October 27, 2010 No Comments

SOURCE: Sys-Con Media

Amazon’s cloud business says that starting November 1 new – repeat new – customers, described as anyone from college kids to Fortune 500 developers, can run a free EC2 instance for a year, and leverage the free usage across Amazon’s other services like S3, Elastic Block Store, Elastic Load Balancing and AWS data transfer.

It says the move will let developers launch new applications, broaden their AWS smarts or gain hands-on familiarity with the services.

Maybe it’s as simple as getting more people cloud-bound on its widgetry or maybe it’s the competition or maybe it’s Amazon pushing the cloud like a drug dealer – get ’em hooked they stay hooked.

AWS VP Adam Selipsky said in a statement, “We can’t wait to see what great ideas are set in motion now that it’s free to experiment and launch production applications in the AWS cloud.”

Amazon apparently figures if the new applications spike in popularity, after the free year they’ll have to scale to its standard pay-as-you-go pricing.

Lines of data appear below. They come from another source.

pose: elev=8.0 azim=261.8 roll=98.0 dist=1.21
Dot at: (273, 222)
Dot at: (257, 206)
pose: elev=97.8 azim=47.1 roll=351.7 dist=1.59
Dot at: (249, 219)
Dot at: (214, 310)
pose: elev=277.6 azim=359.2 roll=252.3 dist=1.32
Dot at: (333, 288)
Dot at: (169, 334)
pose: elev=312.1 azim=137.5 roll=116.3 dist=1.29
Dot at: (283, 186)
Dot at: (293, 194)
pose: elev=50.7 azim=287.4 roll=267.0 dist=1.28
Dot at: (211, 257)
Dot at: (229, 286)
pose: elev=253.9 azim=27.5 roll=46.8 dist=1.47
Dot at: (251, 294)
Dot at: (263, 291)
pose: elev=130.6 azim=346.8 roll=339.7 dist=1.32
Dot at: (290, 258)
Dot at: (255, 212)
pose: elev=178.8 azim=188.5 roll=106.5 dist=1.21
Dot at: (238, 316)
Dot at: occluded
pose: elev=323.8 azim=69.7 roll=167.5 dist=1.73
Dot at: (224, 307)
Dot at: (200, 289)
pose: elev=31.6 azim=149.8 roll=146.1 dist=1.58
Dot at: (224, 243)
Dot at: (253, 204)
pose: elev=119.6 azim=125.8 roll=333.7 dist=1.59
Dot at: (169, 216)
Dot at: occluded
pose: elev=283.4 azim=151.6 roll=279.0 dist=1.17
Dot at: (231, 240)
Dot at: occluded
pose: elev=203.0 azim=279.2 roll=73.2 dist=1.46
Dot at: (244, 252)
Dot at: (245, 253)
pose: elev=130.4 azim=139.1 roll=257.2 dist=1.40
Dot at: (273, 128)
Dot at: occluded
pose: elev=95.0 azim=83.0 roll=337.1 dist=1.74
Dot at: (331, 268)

Free is obviously relative. Amazon means free as in 750 hours a month of a micro Linux EC2 instance (there are 744 hours in a 31-day calendar month); 750 hours a month of an Amazon Elastic Load Balancer; 10GB a month of Elastic Block Storage; 5GB a month of S3 Storage and 30GB a month of Internet data transfer (15GB of inbound data transfer and 15GB of outbound data transfer across all services).

It’s also promising some indefinitely free widgetry: to wit, 25 machine hours a month of Amazon SimpleDB and 100,000 requests a month of its Simple Queue Service, 100,000 requests per month, 100,000 notifications over HTTP a month and 1,000 notifications over e-mail a month for Amazon Simple Notification Service.